• **Entries from a data source**
★ ★ ★ ★ ★ ★ ★
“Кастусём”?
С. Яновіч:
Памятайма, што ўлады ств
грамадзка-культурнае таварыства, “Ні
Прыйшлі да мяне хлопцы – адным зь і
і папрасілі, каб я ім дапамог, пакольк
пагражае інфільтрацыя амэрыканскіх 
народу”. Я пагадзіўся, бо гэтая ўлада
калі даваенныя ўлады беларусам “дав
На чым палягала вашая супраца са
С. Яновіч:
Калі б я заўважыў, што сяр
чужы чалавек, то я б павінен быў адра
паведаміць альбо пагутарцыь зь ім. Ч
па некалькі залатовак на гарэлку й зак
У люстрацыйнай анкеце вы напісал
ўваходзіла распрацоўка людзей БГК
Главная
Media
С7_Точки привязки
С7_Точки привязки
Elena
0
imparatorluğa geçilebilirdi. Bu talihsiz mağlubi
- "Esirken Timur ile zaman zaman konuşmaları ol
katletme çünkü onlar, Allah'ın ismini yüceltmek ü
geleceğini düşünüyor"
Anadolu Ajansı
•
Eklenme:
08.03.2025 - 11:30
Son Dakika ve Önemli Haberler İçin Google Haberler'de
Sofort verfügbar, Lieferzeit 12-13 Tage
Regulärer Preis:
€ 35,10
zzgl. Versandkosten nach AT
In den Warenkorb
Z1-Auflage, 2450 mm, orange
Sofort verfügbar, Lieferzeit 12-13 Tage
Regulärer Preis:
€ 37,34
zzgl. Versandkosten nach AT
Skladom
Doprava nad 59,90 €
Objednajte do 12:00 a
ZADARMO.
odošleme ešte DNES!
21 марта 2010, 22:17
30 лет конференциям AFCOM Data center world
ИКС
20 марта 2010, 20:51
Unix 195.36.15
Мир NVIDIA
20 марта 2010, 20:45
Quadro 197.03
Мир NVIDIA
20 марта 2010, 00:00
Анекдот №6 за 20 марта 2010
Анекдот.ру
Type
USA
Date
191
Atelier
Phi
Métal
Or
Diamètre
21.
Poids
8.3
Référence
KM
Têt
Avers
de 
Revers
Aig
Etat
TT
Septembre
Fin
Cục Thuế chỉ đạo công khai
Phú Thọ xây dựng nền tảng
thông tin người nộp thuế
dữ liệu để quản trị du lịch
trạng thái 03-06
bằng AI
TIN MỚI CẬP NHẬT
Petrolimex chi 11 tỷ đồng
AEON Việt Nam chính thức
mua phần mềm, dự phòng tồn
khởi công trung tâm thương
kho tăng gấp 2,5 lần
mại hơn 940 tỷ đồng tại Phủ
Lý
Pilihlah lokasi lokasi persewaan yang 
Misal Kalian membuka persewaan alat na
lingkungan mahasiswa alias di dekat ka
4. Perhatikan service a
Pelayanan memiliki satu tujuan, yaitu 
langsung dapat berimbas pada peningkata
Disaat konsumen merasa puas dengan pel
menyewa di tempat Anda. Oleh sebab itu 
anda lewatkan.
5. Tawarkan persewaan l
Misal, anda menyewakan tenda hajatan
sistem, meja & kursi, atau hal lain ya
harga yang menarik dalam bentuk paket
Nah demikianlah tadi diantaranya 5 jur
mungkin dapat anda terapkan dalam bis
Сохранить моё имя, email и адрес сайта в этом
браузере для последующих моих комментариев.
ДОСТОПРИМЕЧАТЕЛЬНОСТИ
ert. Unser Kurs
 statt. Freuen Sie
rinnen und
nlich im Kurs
★ ★ ★ ★ ★ ★ ★
• **REQUIRED WORK**
Reproduce the text of each entry above line for line, without changing any characters.

• **ANSWER BOX**
“Кастусём”?
С. Яновіч:
Памятайма, што ўлады ств
грамадзка-культурнае таварыства, “Ні
Прыйшлі да мяне хлопцы – адным зь і
і папрасілі, каб я ім дапамог, пакольк
пагражае інфільтрацыя амэрыканскіх 
народу”. Я пагадзіўся, бо гэтая ўлада
калі даваенныя ўлады беларусам “дав
На чым палягала вашая супраца са
С. Яновіч:
Калі б я заўважыў, што сяр
чужы чалавек, то я б павінен быў адра
паведаміць альбо пагутарцыь зь ім. Ч
па некалькі залатовак на гарэлку й зак
У люстрацыйнай анкеце вы напісал
ўваходзіла распрацоўка людзей БГК
Главная
Media
С7_Точки привязки
С7_Точки привязки
Elena
0
imparatorluğa geçilebilirdi. Bu talihsiz mağlubi
- "Esirken Timur ile zaman zaman konuşmaları ol
katletme çünkü onlar, Allah'ın ismini yüceltmek ü
geleceğini düşünüyor"
Anadolu Ajansı
•
Eklenme:
08.03.2025 - 11:30
Son Dakika ve Önemli Haberler İçin Google Haberler'de
Sofort verfügbar, Lieferzeit 12-13 Tage
Regulärer Preis:
€ 35,10
zzgl. Versandkosten nach AT
In den Warenkorb
Z1-Auflage, 2450 mm, orange
Sofort verfügbar, Lieferzeit 12-13 Tage
Regulärer Preis:
€ 37,34
zzgl. Versandkosten nach AT
Skladom
Doprava nad 59,90 €
Objednajte do 12:00 a
ZADARMO.
odošleme ešte DNES!
21 марта 2010, 22:17
30 лет конференциям AFCOM Data center world
ИКС
20 марта 2010, 20:51
Unix 195.36.15
Мир NVIDIA
20 марта 2010, 20:45
Quadro 197.03
Мир NVIDIA
20 марта 2010, 00:00
Анекдот №6 за 20 марта 2010
Анекдот.ру
Type
USA
Date
191
Atelier
Phi
Métal
Or
Diamètre
21.
Poids
8.3
Référence
KM
Têt
Avers
de 
Revers
Aig
Etat
TT
Septembre
Fin
Cục Thuế chỉ đạo công khai
Phú Thọ xây dựng nền tảng
thông tin người nộp thuế
dữ liệu để quản trị du lịch
trạng thái 03-06
bằng AI
TIN MỚI CẬP NHẬT
Petrolimex chi 11 tỷ đồng
AEON Việt Nam chính thức
mua phần mềm, dự phòng tồn
khởi công trung tâm thương
kho tăng gấp 2,5 lần
mại hơn 940 tỷ đồng tại Phủ
Lý
Pilihlah lokasi lokasi persewaan yang 
Misal Kalian membuka persewaan alat na
lingkungan mahasiswa alias di dekat ka
4. Perhatikan service a
Pelayanan memiliki satu tujuan, yaitu 
langsung dapat berimbas pada peningkata
Disaat konsumen merasa puas dengan pel
menyewa di tempat Anda. Oleh sebab itu 
anda lewatkan.
5. Tawarkan persewaan l
Misal, anda menyewakan tenda hajatan
sistem, meja & kursi, atau hal lain ya
harga yang menarik dalam bentuk paket
Nah demikianlah tadi diantaranya 5 jur
mungkin dapat anda terapkan dalam bis
Сохранить моё имя, email и адрес сайта в этом
браузере для последующих моих комментариев.
ДОСТОПРИМЕЧАТЕЛЬНОСТИ
ert. Unser Kurs
 statt. Freuen Sie
rinnen und
nlich im Kurs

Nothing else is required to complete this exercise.